• What needs to be done: Beginning at the line with "right ear: (401, 353)", output each line to the end of the listing below exactly, please.

• Provided records:
*-*-*

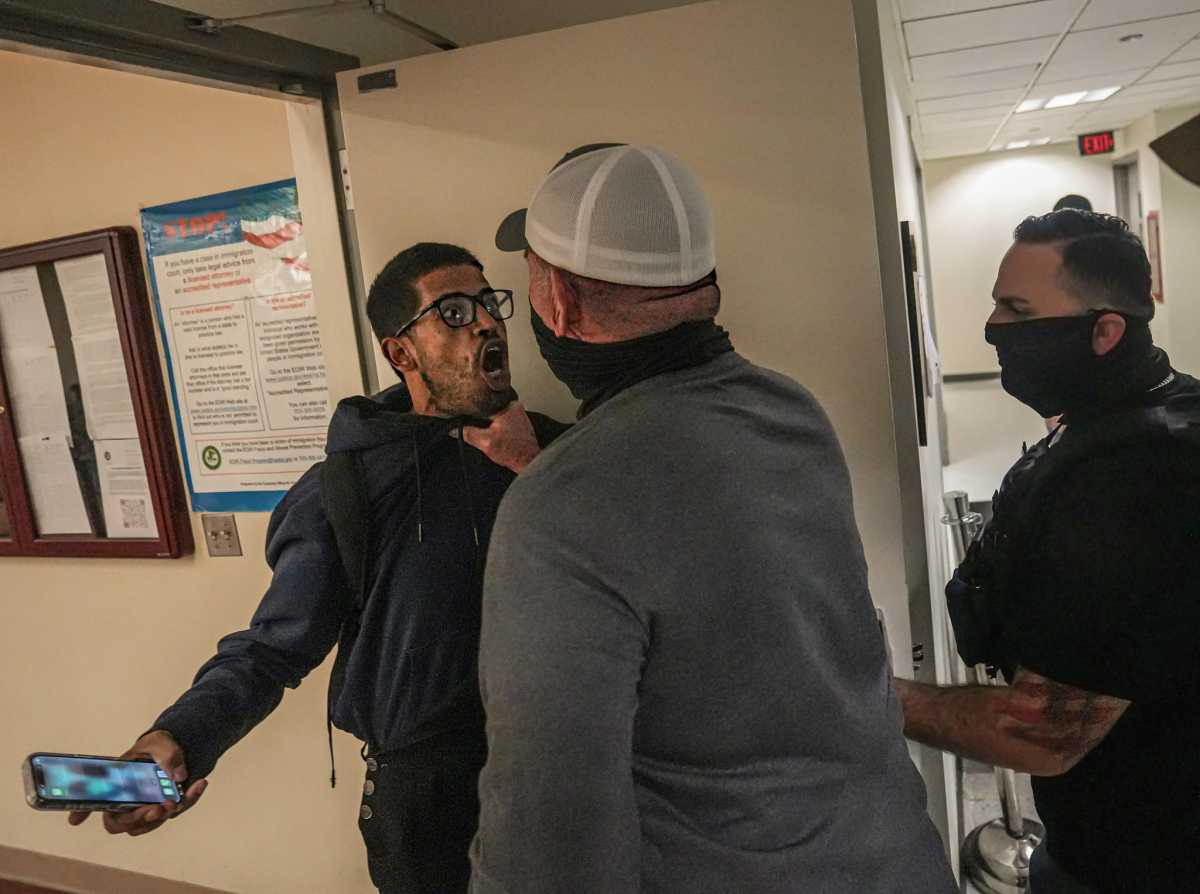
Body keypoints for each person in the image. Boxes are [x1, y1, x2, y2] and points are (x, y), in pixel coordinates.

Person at [465, 143, 956, 893]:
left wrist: (555, 484)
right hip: (898, 863)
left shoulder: (559, 508)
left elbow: (550, 838)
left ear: (558, 299)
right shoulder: (793, 414)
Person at [69, 242, 569, 894]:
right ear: (401, 353)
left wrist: (535, 468)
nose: (483, 322)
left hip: (562, 774)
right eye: (452, 311)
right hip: (430, 806)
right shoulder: (347, 487)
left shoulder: (560, 453)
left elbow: (634, 576)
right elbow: (273, 649)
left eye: (487, 304)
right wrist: (181, 738)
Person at [895, 210, 1200, 893]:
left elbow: (1045, 735)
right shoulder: (1130, 417)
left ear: (1105, 332)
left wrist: (877, 698)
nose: (992, 328)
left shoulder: (1143, 477)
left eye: (1017, 309)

*-*-*

• Exercise answer:
right ear: (401, 353)
left wrist: (535, 468)
nose: (483, 322)
left hip: (562, 774)
right eye: (452, 311)
right hip: (430, 806)
right shoulder: (347, 487)
left shoulder: (560, 453)
left elbow: (634, 576)
right elbow: (273, 649)
left eye: (487, 304)
right wrist: (181, 738)
Person at [895, 210, 1200, 893]:
left elbow: (1045, 735)
right shoulder: (1130, 417)
left ear: (1105, 332)
left wrist: (877, 698)
nose: (992, 328)
left shoulder: (1143, 477)
left eye: (1017, 309)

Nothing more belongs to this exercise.